_Task_:
Please answer these questions from the article on support for the Sago miners' families:
(a) What church does the Rev. Mark Flynn lead?
(b) Where did the mine disaster that occurred two weeks after the Sago tragedy take place?
(c) Where are local churches holding the weeknight services whose entire offering goes to the families?

Support is still flowing into the Buckhannon area almost one month since the deaths of 12 people in a mine explosion.

BY HEATHER MOYER | BUCKHANNON, W. Va. | January 27, 2006

Support is still flowing into the Buckhannon area almost one month since the deaths of 12 people in a mine explosion.

Every day sees the arrival of another letter full of Wal-Mart gift cards or a note of encouragement, said the Rev. Mark Flynn, pastor of First United Methodist Church in Buckhannon.

"We've had things sent to us all the way from Massachusetts and California," said Flynn. Flynn spent days with the miners' families awaiting word of the fate of 13 miners trapped in the Sago Mine in early January. Since then, he's helped organize a memorial service, distributed the donations and stayed in touch with the miners' families.

The outpouring of support has been wonderful, he said. One Virginia elementary school sent Wal-Mart gift cards and money donated during a school fundraising event. Another church called in to offer prayer shawls to any family who wants one. "We're doing our best to get these items out to the families," Flynn said.

Distributing the donated gift cards and items is challenging because the miners' families live all over the area - with some living more than an hour away. Yet Flynn said he and other local pastors are doing their best to provide continuing support.

The emotional state for many is still one of pain, he noted, especially after watching the mine disaster in Logan, West Virginia, only two weeks after the Sago tragedy. "I think for some of the families, that kind of made them relive Sago," he explained.

And while support is still coming to the Sago families, now is the time when some are just getting back to work or are realizing that life must go on. "Another thing with the families is that their other supportive family members are now back at work - widows and mothers are now home alone for the first time since the tragedy," said Flynn.

"Some families said that early on, they got many cards and letters, but now that's slacked off. They feel a little forgotten. I think the kids are having a rough time now, too."

And so the pastors are working together to make sure families get what they need. Counseling is also being offered at a nearby community center, but the distance to Buckhannon for some families is too far. Flynn said the Buckhannon ministerial alliance is planning on bringing in more counselors to help and follow up with the families as well. To help with financial support, local churches are holding weeknight services at the high school where the entire offering will be given to the families.

Flynn said for those wanting to continue helping the Sago families, there are multiple ways to assist. "These folks sure need lots of prayer," he explained. Donations to the Sago Mine Assistance fund via the West Virginia Council of Churches (WVCC) are another way to help, he added.

The WVCC also has a fund set up for the families of the two miners lost in the Melville mine last weekend.

Stored items
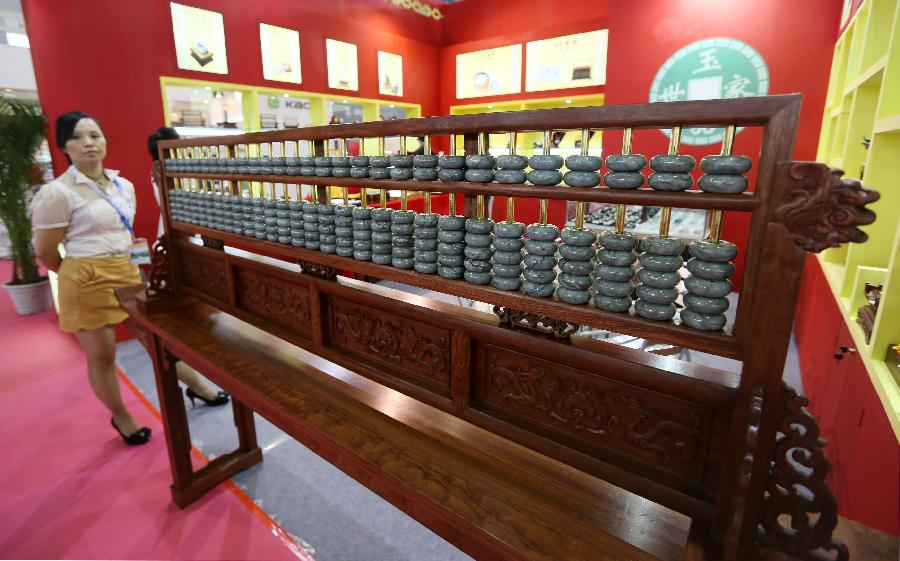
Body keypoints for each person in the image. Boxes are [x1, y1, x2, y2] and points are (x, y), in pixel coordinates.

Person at [32, 111, 151, 445]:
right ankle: (123, 418)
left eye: (95, 135)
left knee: (155, 338)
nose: (88, 144)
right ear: (64, 146)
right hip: (85, 276)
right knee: (103, 355)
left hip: (126, 268)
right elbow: (45, 251)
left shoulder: (123, 185)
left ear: (104, 141)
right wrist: (76, 275)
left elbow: (126, 230)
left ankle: (197, 387)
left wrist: (136, 262)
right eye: (78, 137)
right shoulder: (58, 192)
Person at [146, 127, 229, 409]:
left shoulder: (174, 170)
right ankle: (199, 379)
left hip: (184, 233)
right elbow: (174, 207)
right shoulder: (162, 173)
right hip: (175, 236)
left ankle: (203, 376)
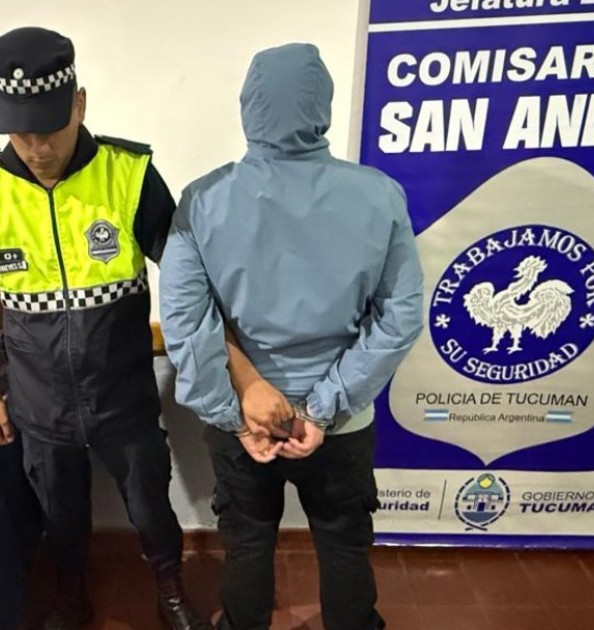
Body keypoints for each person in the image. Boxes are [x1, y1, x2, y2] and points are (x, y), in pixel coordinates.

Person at [159, 43, 424, 630]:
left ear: (248, 106)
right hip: (341, 422)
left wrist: (232, 416)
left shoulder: (203, 200)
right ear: (322, 105)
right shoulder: (379, 195)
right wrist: (324, 407)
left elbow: (185, 321)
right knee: (344, 543)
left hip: (245, 417)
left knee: (247, 543)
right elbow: (400, 316)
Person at [0, 27, 210, 630]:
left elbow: (185, 275)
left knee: (150, 506)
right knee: (60, 516)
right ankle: (71, 596)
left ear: (79, 103)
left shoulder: (129, 174)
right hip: (39, 403)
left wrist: (207, 362)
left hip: (123, 393)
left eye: (50, 128)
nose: (37, 148)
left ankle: (169, 588)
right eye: (21, 133)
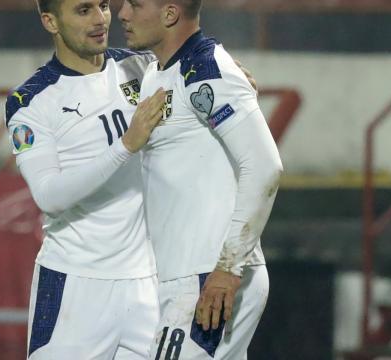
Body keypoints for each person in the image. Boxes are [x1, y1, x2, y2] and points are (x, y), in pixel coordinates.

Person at [118, 0, 284, 358]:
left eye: (134, 4)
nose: (122, 14)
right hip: (185, 276)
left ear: (169, 14)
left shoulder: (206, 72)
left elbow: (265, 166)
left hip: (208, 277)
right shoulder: (157, 72)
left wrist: (227, 268)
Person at [4, 0, 167, 358]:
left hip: (147, 283)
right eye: (83, 10)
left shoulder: (139, 66)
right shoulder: (31, 102)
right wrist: (125, 145)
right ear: (51, 21)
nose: (100, 19)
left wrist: (231, 76)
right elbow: (49, 195)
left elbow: (195, 68)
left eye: (104, 5)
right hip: (76, 287)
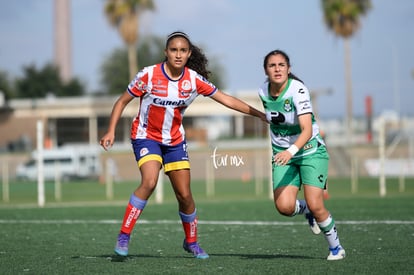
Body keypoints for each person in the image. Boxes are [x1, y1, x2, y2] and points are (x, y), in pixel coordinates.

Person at [100, 31, 267, 259]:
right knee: (149, 182)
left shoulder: (194, 80)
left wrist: (258, 114)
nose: (178, 55)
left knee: (185, 195)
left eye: (182, 51)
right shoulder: (148, 75)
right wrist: (110, 130)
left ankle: (191, 242)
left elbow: (226, 99)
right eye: (173, 50)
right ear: (166, 52)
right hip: (146, 136)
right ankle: (124, 236)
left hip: (175, 141)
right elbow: (122, 101)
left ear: (189, 54)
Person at [258, 49, 345, 260]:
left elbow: (306, 129)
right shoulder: (263, 91)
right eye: (272, 65)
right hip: (282, 154)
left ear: (288, 68)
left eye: (281, 65)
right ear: (265, 70)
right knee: (284, 207)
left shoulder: (298, 90)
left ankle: (336, 248)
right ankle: (307, 211)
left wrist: (291, 151)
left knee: (317, 204)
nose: (277, 69)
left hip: (310, 151)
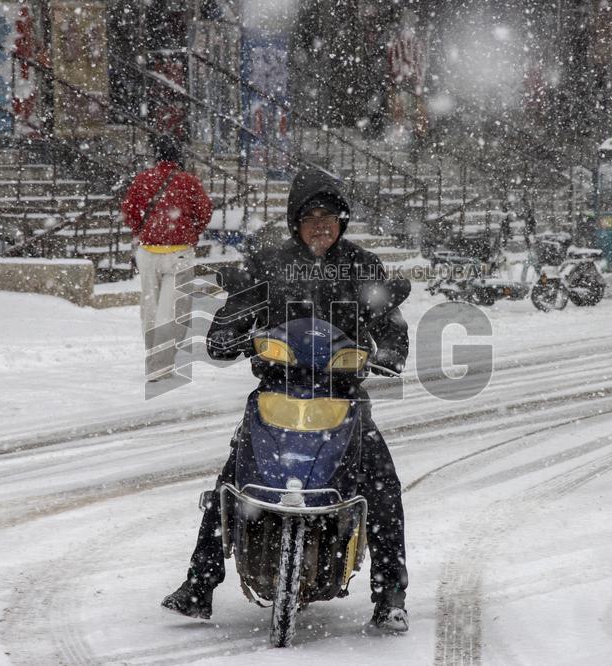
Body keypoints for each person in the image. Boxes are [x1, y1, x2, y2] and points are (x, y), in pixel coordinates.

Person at [160, 168, 411, 632]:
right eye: (311, 215)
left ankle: (390, 594)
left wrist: (389, 352)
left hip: (344, 394)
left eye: (330, 216)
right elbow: (234, 315)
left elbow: (390, 322)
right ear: (296, 220)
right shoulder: (269, 265)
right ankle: (199, 583)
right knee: (231, 480)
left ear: (343, 221)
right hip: (277, 388)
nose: (321, 225)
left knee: (381, 484)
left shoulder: (363, 266)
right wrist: (228, 334)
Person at [122, 136, 212, 381]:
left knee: (150, 309)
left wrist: (144, 230)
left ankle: (154, 358)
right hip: (179, 252)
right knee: (173, 311)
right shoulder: (189, 182)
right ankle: (162, 363)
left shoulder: (143, 179)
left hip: (148, 252)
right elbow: (204, 212)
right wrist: (190, 230)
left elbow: (129, 211)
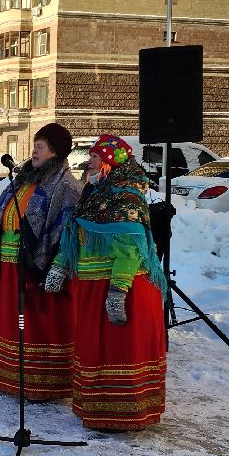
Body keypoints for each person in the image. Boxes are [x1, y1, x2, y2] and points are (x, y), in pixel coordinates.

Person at [47, 134, 168, 431]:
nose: (88, 162)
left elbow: (129, 248)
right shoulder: (94, 193)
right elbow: (73, 234)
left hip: (122, 289)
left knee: (118, 352)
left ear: (111, 162)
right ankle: (96, 407)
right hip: (90, 287)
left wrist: (117, 290)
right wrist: (60, 267)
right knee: (93, 350)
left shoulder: (125, 196)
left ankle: (124, 414)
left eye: (95, 158)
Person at [0, 122, 82, 401]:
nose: (34, 151)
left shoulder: (65, 187)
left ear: (55, 152)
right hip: (11, 264)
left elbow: (65, 232)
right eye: (35, 146)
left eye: (40, 147)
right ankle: (9, 378)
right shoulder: (25, 178)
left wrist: (54, 267)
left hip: (38, 267)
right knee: (10, 321)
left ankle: (42, 383)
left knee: (37, 325)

_Answer for the task_:
(a) First United Methodist Church in Buckhannon
(b) Logan, West Virginia
(c) At the high school